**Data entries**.
Start of Block

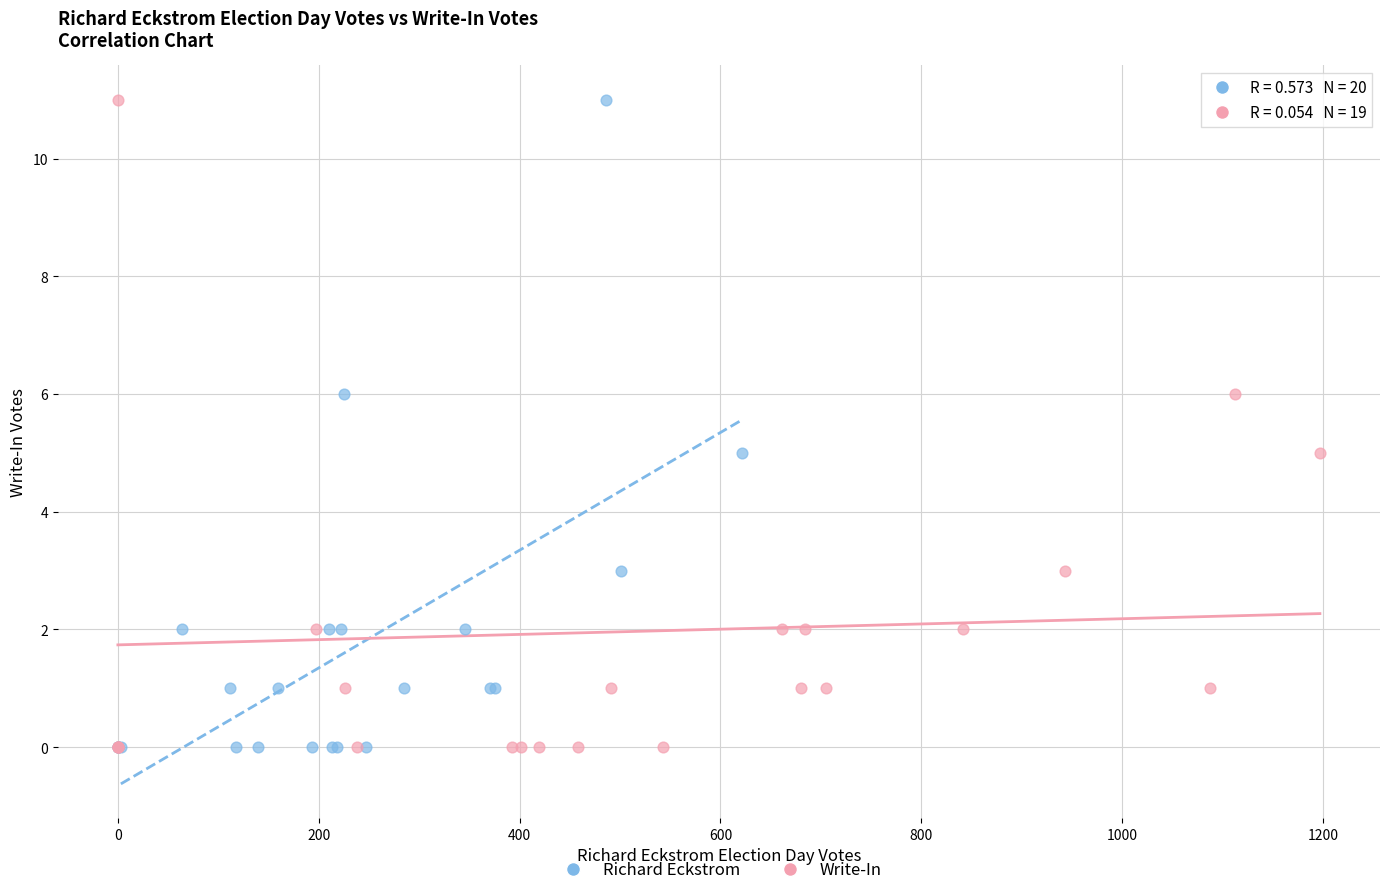

What are all the series names shown in the legend?

Richard Eckstrom, Write-In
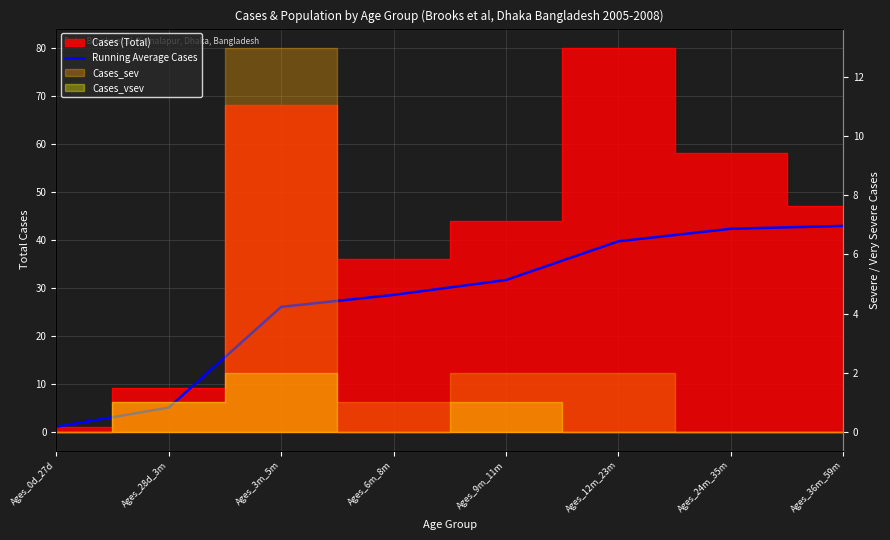

Between Ages_12m_23m and Ages_3m_5m, which is larger?

Ages_12m_23m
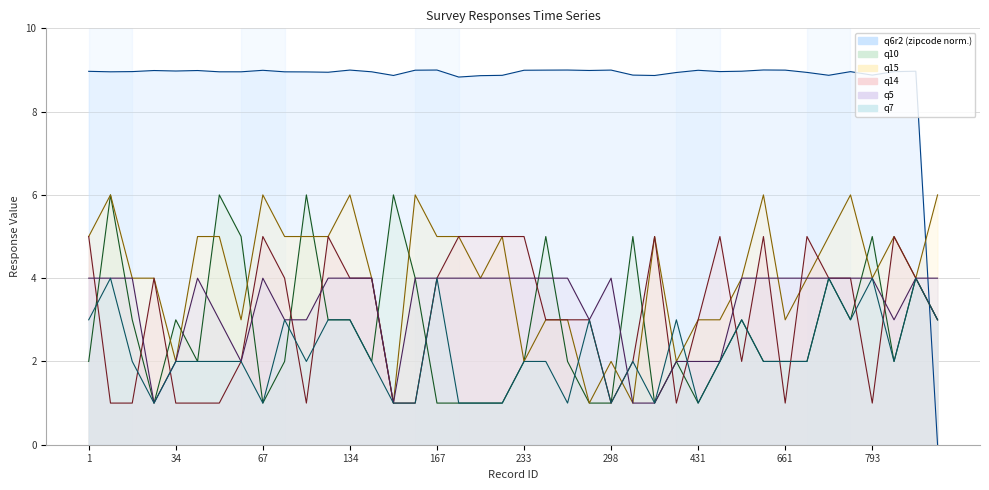

At which category is the sum across all series the highest?

2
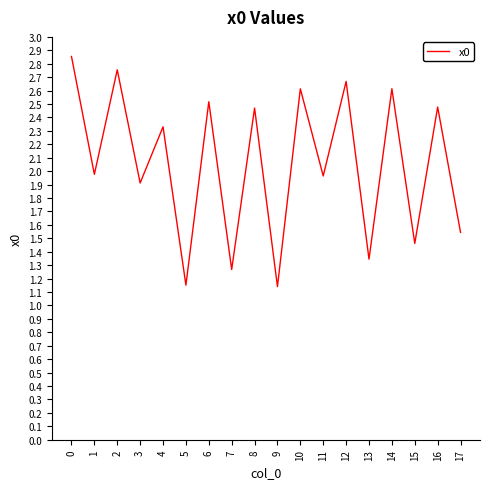

Between 8 and 10, which is larger?

10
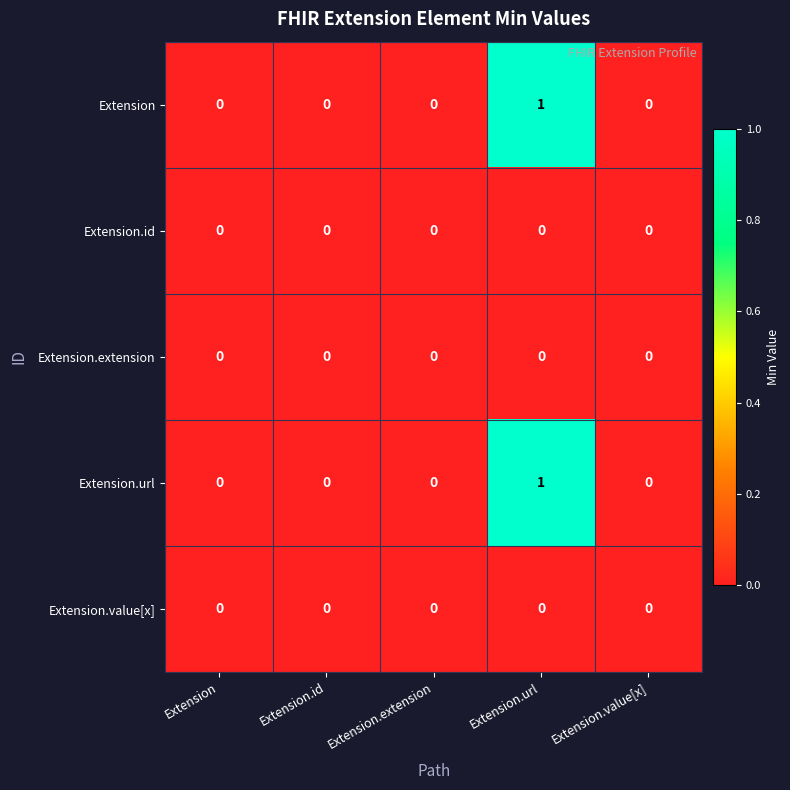

At which category is the sum across all series the highest?

Extension.url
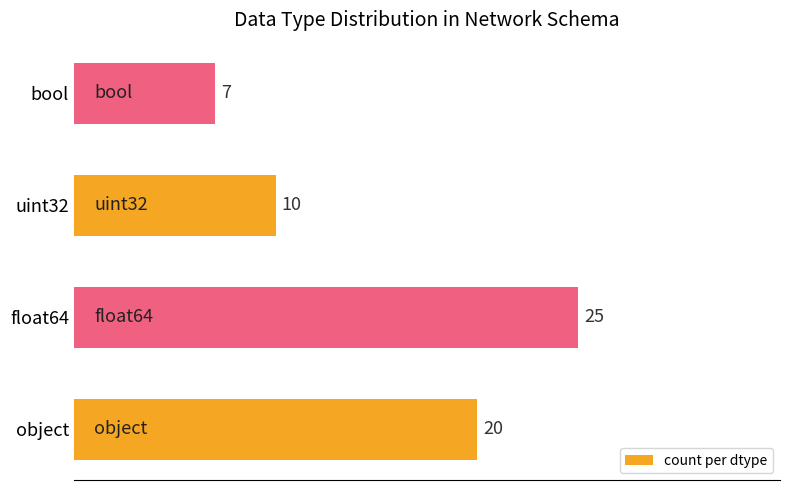

Count the values in the range 10 to 25.

3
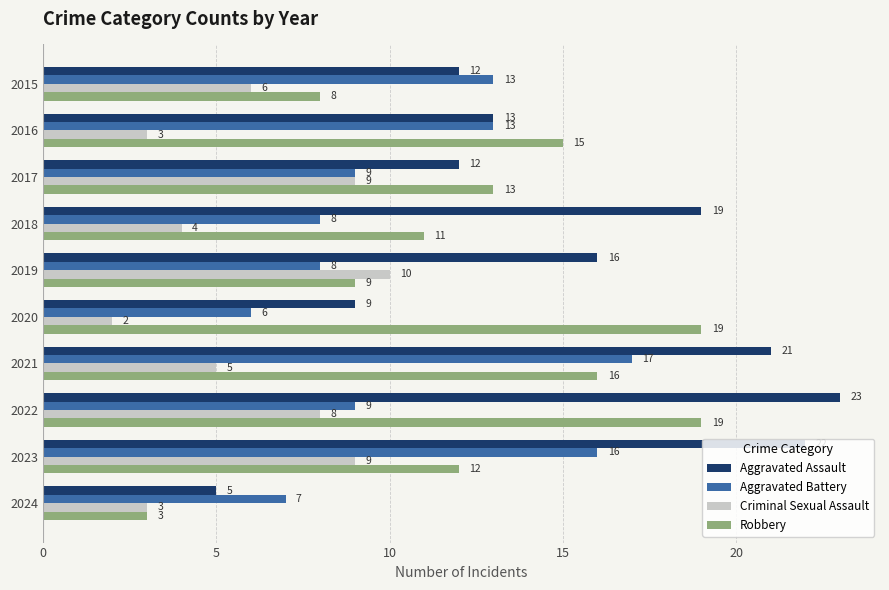

What is the sum of all Criminal Sexual Assault values?

59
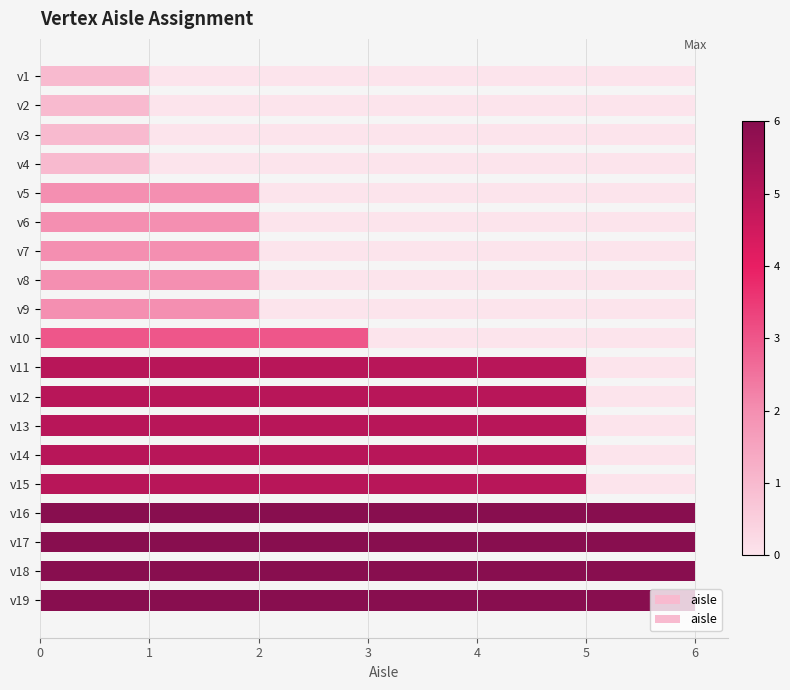

How many values exceed 3?

9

End of Block

**JOB**. Please return all the lines of the records above word for word, leaving out the pictures.

**WRITTEN SOLUTION**.
What are all the series names shown in the legend?

Richard Eckstrom, Write-In

Between Ages_12m_23m and Ages_3m_5m, which is larger?

Ages_12m_23m

At which category is the sum across all series the highest?

2

Between 8 and 10, which is larger?

10

At which category is the sum across all series the highest?

Extension.url

Count the values in the range 10 to 25.

3

What is the sum of all Criminal Sexual Assault values?

59

How many values exceed 3?

9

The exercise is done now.